Sono sempre stata timida, fin da bambina. Avevo una fantasia molto fervida e un mondo interiore piuttosto ricco nel quale mi trovavo a mio agio. Per questo mi interessava relativamente quello che succedeva fuori e per questo probabilmente ero poco propensa ad entrarvi in contatto.
Sono timida tutt’ora. Sono una che arrossisce se le piace qualcuno, se deve parlare in pubblico o con chi non conosce. Non si tratta solo di un colorito un po’ più acceso, no, in questo io spacco proprio, divento rossa, di un bel rosso scarlatto che non passa inosservato. La mia è una timidezza appariscente, che ama mettersi in mostra.
Non l’ho mai vissuta bene, comunque. Quando stavo in mezzo agli altri e dovevo socializzare avevo spesso la sensazione che prova chi arriva ad una festa quando sono già tutti alla terza birra. Che non è come dire che mi sentivo a mio agio. Con il tempo sono migliorata, ma nell’animo resto una timida.
Per questo ho iniziato a rifletterci sopra quando ho notato che anche mia figlia inizia a manifestare degli atteggiamenti da timida. Me lo dicevano le maestre già all’asilo quando mi raccontavano che per rompere il ghiaccio aveva bisogno del supporto dell’amica del cuore. Me lo dice anche mia madre ricorrendo a una di quelle espressioni cariche di ansia che la contraddistinguono: “bisogna fare qualcosa, questa bambina è timida!”. Lei fa così, appiccica etichette per avere l’impressione di avere tutto sotto controllo.
Io invece mal tollero tutto ciò che serve a catalogare in schemi fissi. Credo piuttosto che ognuno di noi abbia una propensione verso determinati atteggiamenti, che magari si manifesta da quando siamo bambini, ma che non è rigida ed immutabile e può trasformarsi in base al nostro vissuto e all’ambiente in cui ci muoviamo. Se invece veniamo catalogati come persone timide, finiremo per adeguarci alle aspettative, facendo della timidezza una nostra caratteristica.

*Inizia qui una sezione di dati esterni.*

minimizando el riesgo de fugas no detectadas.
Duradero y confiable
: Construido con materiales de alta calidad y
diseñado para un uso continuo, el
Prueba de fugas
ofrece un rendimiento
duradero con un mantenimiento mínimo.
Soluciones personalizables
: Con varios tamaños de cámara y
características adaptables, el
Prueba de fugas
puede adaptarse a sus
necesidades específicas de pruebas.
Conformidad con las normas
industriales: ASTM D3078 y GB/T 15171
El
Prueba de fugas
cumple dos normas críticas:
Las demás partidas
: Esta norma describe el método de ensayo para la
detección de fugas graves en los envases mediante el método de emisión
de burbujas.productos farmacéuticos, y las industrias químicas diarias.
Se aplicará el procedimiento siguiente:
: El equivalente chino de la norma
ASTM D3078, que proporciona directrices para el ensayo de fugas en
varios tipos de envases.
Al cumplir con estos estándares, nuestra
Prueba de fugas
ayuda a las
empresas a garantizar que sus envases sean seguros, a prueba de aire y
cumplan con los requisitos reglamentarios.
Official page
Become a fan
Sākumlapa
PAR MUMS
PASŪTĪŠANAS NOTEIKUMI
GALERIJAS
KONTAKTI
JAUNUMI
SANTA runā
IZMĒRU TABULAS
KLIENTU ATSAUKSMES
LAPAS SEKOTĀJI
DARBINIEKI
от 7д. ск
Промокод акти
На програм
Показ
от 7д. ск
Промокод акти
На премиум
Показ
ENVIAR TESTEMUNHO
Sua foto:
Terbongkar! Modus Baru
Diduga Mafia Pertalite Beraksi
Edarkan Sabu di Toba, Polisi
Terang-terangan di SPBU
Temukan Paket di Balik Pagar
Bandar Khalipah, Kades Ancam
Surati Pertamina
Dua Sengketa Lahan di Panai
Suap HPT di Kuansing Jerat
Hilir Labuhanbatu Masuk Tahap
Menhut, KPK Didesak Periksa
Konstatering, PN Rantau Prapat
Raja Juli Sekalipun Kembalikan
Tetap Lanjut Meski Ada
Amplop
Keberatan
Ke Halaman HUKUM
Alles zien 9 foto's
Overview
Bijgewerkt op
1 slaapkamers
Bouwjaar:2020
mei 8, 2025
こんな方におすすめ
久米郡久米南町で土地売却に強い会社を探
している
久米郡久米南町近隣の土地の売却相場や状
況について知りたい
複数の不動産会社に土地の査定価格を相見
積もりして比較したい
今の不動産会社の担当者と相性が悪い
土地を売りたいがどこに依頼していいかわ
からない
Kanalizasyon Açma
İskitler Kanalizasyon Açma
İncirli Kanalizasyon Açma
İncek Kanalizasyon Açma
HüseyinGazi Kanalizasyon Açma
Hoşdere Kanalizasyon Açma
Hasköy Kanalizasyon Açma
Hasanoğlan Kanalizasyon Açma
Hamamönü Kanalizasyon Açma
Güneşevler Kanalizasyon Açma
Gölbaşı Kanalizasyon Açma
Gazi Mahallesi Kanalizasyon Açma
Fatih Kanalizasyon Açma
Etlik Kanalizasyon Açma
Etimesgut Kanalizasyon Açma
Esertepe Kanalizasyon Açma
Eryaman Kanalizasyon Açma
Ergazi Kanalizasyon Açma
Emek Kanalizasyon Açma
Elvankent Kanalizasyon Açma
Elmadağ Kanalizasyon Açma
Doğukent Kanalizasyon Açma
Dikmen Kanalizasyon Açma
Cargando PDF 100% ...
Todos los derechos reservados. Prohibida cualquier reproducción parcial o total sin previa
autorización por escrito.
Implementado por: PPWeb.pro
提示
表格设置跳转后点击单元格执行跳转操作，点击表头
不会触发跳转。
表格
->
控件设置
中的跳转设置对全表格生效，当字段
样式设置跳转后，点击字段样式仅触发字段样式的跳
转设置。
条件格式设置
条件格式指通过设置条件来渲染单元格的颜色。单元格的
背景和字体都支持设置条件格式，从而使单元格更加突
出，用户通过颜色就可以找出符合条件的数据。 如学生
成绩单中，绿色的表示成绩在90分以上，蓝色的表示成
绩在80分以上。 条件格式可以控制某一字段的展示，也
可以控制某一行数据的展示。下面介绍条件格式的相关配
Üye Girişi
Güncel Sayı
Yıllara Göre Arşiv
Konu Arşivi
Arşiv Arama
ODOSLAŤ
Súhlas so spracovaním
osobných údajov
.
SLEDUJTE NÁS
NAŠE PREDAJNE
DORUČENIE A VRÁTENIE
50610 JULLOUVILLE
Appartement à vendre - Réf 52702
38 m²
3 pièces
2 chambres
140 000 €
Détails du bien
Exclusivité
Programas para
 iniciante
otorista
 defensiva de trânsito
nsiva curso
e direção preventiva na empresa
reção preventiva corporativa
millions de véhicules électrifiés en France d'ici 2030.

Credo inoltre, perchè l’ho sperimentato, che essere timidi dipenda molto dalla nostra insicurezza. A me per esempio capita di essere timida in alcune situazioni e più disinvolta in altre nelle quali mi sento più sicura.
Per questo non mi piace forzare mia figlia a socializzare, né imporle situazioni nelle quali so che si troverebbe a disagio. L’altro giorno, per esempio, è stata invitata per la prima volta ad un pigiama party e dopo ripensamenti e tentennamenti vari, ha decretato che non se la sentiva di fermarsi a dormire fuori casa. Alla fine ha deciso di rimanere dall’amichetta solo per la cena e poi siamo andati a recuperarla.
Non la forzo, dicevo, combatto la sua insicurezza con un’altra strategia. “Sei la mia bambina in gamba, intelligente e importante” le dico spesso. Cerco di rafforzare la sua autostima con un trittico di “i”. Glielo dico perchè ci credo, altrimenti, sveglia com’è mi sgamerebbe in due secondi e l’effetto sarebbe controproducente e catastrofico. E glielo dico perchè è ancora in un’età in cui quello che penso di lei non solo le interessa tantissimo, ma sedimenta e va a costruire la sua identità. Non sarà così più avanti quando la mia sarà solo una voce in sottofondo e quello che penso, un’opinione da contrastare a priori per puro spirito di ribellione.
Ma c’è un’altra cosa che le dico ed è una cosa di cui mi sono accorta con il tempo,
Viviamo in un mondo che non sa smettere di parlare, pieno di gente che grida e alza la voce, di esibizionisti a tutti i costi, senza talenti né cose da dire, di gente che preme per stare sul palcoscenico e sotto i riflettori. Ci muoviamo in una società in cui vanno di moda la sfrontatezza e la spudoratezza e in cui sono i comunicatori ad emergere.
Invece a me piace chi entra in punta di piedi e chiedendo permesso, chi parla sottovoce, chi non si impone ad ogni costo. Mi piacciono le persone sensibili e modeste, quelle che sanno osservare e stare ad ascoltare.
E quindi quello che le dico, quando la vedo in difficoltà, è che a me i timidi piacciono. Lo faccio perchè se voglio che si senta sicura di sé il primo passo è che si senta accettata per quella che è.
Non so se sia la soluzione giusta, può darsi che ce ne siano di più efficaci, ma quello che spero è che sia giusto l’obiettivo, che non è certo quello di vincere la timidezza. Voglio piuttosto che si senta adeguata e amata per quella che è, e che non senta il bisogno di cambiare per compiacere gli altri.
Se riuscirà in questo la sua timidezza continuerà probabilmente a stare lì, ma sarà per lei solo una sfumatura del carattere e talvolta, forse, anche una risorsa.